Story telling



At 65 years of age, Colonel Sanders  had retired and was broke, owned a small house and a very old car. He had a chicken recipe that everyone loved and the fact that this was the only idea he had, he decided to act upon it.

He started his travels to different US states to sell his idea. He got 1009 rejections before a business man invested in his idea. He acquired a service station in Kentucky and began serving to travellers. The location became known for its good food, and Sanders eventually got rid of the service station’s gas pump and converted the location to a full-fledged restaurant today known as KFC.

Now you are very likely to never forget the story of how KFC started, or at least, much less likely to do so than if it had been presented in bullet points.

We all enjoy a good story, whether it’s a novel, a movie or simply something one of our friends is explaining to us that they’ve experienced. But why do we feel so much more engaged when we hear a story? A simplified answer is: When we hear a story we get to experience what is being narrated, our brains and emotions are activated and present.

Story telling is for children only! Story telling is for everyone!
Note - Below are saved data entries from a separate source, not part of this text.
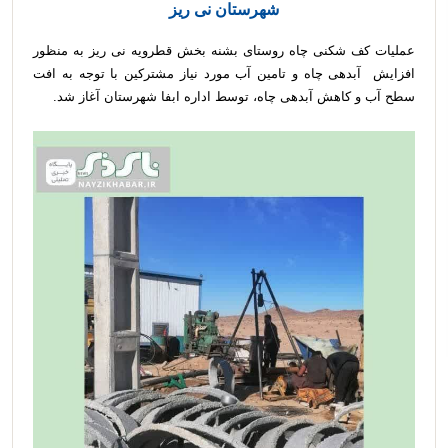
شهرستان نی ریز
عملیات کف شکنی چاه روستای بشنه بخش قطرویه نی ریز به منظور
افزایش آبدهی چاه و تامین آب مورد نیاز مشترکین با توجه به افت
سطح آب و کاهش آبدهی چاه، توسط اداره ابفا شهرستان آغاز شد.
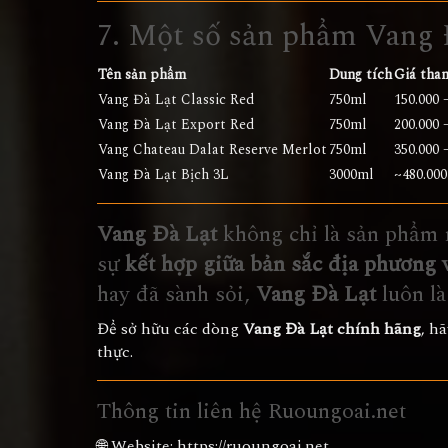
7. Một số sản phẩm Vang 
Tên sản phẩm
Dung tích
Giá tha
Vang Đà Lạt Classic Red
750ml
150.000 
Vang Đà Lạt Export Red
750ml
200.000 
Vang Chateau Dalat Reserve Merlot
750ml
350.000 
Vang Đà Lạt Bịch 3L
3000ml
~480.00
Vang Đà Lạt
không chỉ là sản phẩm r
sự
kết hợp giữa bản sắc địa phương 
hay đã sành sỏi,
Vang Đà Lạt
luôn là
Để sở hữu các dòng
Vang Đà Lạt chính hãng
, h
thực.
Thông tin liên hệ Ruoungoai.net
🌐 Website:
https://ruoungoai.net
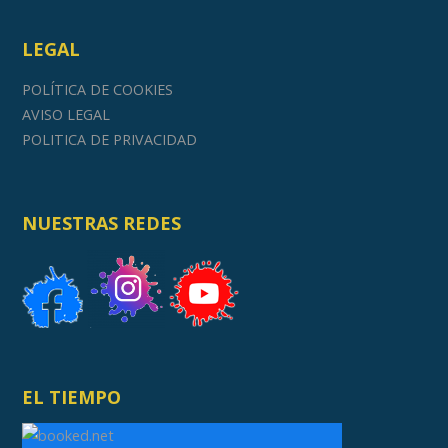
LEGAL
POLÍTICA DE COOKIES
AVISO LEGAL
POLITICA DE PRIVACIDAD
NUESTRAS REDES
EL TIEMPO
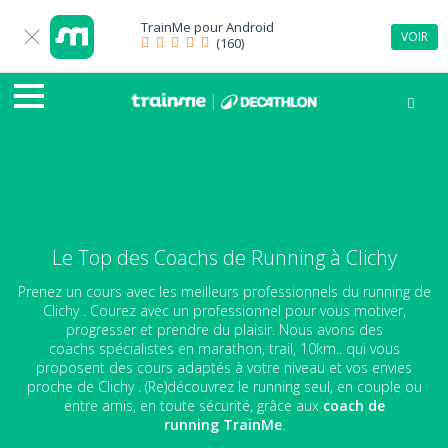
TrainMe pour
Android
VOIR
(160)
Le Top des Coachs de Running à Clichy
Prenez un cours avec les meilleurs professionnels du running de
Clichy . Courez avec un professionnel pour vous motiver,
progresser et prendre du plaisir. Nous avons des
coachs spécialistes en marathon, trail, 10km.. qui vous
proposent des cours adaptés à votre niveau et vos envies
proche de Clichy . (Re)découvrez le running seul, en couple ou
entre amis, en toute sécurité, grâce aux
coach de
running
TrainMe
.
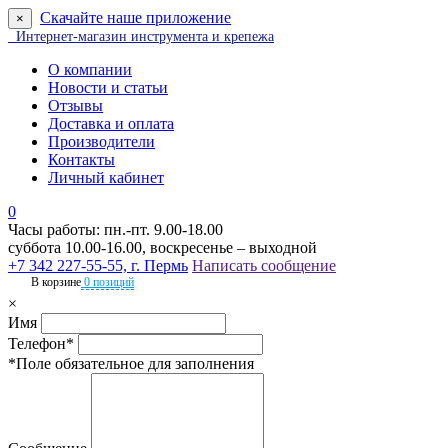
Скачайте наше приложение
×
Интернет-магазин инструмента и крепежа
О компании
Новости и статьи
Отзывы
Доставка и оплата
Производители
Контакты
Личный кабинет
0
Часы работы: пн.-пт. 9.00-18.00
суббота 10.00-16.00, воскресенье – выходной
+7 342 227-55-55, г. Пермь
Написать сообщение
В корзине
0 позиций
×
Имя
Телефон*
*Поле обязательное для заполнения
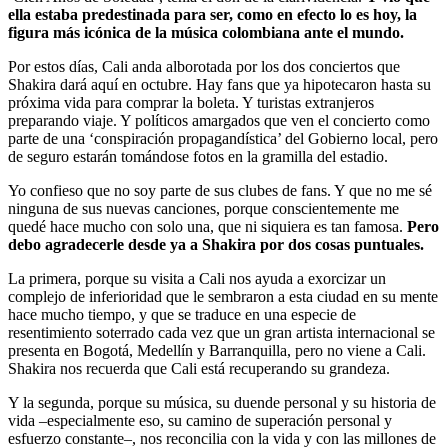
ella estaba predestinada para ser, como en efecto lo es hoy, la
figura más icónica de la música colombiana ante el mundo.
Por estos días, Cali anda alborotada por los dos conciertos que
Shakira dará aquí en octubre. Hay fans que ya hipotecaron hasta su
próxima vida para comprar la boleta. Y turistas extranjeros
preparando viaje. Y políticos amargados que ven el concierto como
parte de una ‘conspiración propagandística’ del Gobierno local, pero
de seguro estarán tomándose fotos en la gramilla del estadio.
Yo confieso que no soy parte de sus clubes de fans. Y que no me sé
ninguna de sus nuevas canciones, porque conscientemente me
quedé hace mucho con solo una, que ni siquiera es tan famosa.
Pero
debo agradecerle desde ya a Shakira por dos cosas puntuales.
La primera, porque su visita a Cali nos ayuda a exorcizar un
complejo de inferioridad que le sembraron a esta ciudad en su mente
hace mucho tiempo, y que se traduce en una especie de
resentimiento soterrado cada vez que un gran artista internacional se
presenta en Bogotá, Medellín y Barranquilla, pero no viene a Cali.
Shakira nos recuerda que Cali está recuperando su grandeza.
Y la segunda, porque su música, su duende personal y su historia de
vida –especialmente eso, su camino de superación personal y
esfuerzo constante–, nos reconcilia con la vida y con las millones de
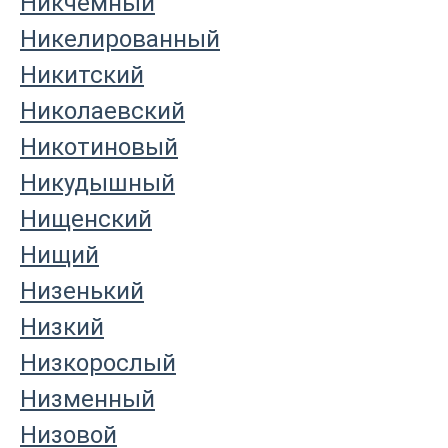
Никчемный
Никелированный
Никитский
Николаевский
Никотиновый
Никудышный
Нищенский
Нищий
Низенький
Низкий
Низкорослый
Низменный
Низовой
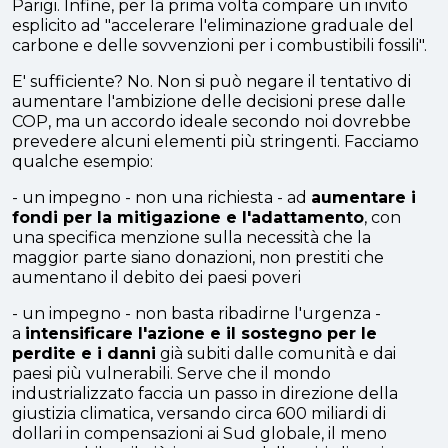
Parigi. Infine, per la prima volta compare un invito
esplicito ad "accelerare l'eliminazione graduale del
carbone e delle sovvenzioni per i combustibili fossili".
E' sufficiente? No. Non si può negare il tentativo di
aumentare l'ambizione delle decisioni prese dalle
COP, ma un accordo ideale secondo noi dovrebbe
prevedere alcuni elementi più stringenti. Facciamo
qualche esempio:
- un impegno - non una richiesta - ad
aumentare i
fondi per la mitigazione e l'adattamento
, con
una specifica menzione sulla necessità che la
maggior parte siano donazioni, non prestiti che
aumentano il debito dei paesi poveri
- un impegno - non basta ribadirne l'urgenza -
a
intensificare l'azione e il sostegno per le
perdite e i danni
già subiti dalle comunità e dai
paesi più vulnerabili. Serve che il mondo
industrializzato faccia un passo in direzione della
giustizia climatica, versando circa 600 miliardi di
dollari in compensazioni ai Sud globale, il meno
Story telling is a form of facilitation; a form of learning. And learning is for everyone. Some of the brightest and most creative minds found value in learning at any age. Albert Einstein said:

“Intellectual growth should commence at birth and cease only at death.”

During the facilitation class, I was reminded of my late grandmother, who was probably the best story teller I know. My grandmother enjoyed telling stories, she was theatrical in her voice and actions; she left you utterly fascinated. Looking back at her stories, I have realized they all had a lesson to be learned. My favourite of her many stories was of the Jackal and the Hare, to summarize the story: The Hare would enter through a small hole in the Jackals fence, but the Jackal could never catch the Hare. So one day the Jackal left some food for the Hare and the Hare ate, it continued to eat even when it was full, it ate until it felt it was about to burst. And when it saw the Jackal it tried to escape through the small hole but it was too big to fit through the hole.

Hmmfffffff! Now obviously I didn’t tell that story as well as my grandmother would have. But the lesson to be learned there is that greed is bad!

So you may ask, what is there to learn from the KFC story? I personally learned that success can be achieved at any age, Colonel Sanders opened his first KFC in his late 60’s. I also learned that you should never give up, Colonel Sanders received over 1000 rejections, but look at KFC today!

Storytelling is indeed an effective learning tool. Stories are the emotional glue that connects the audience to the message. May we learn to tell stories and may we continue to learn from stories.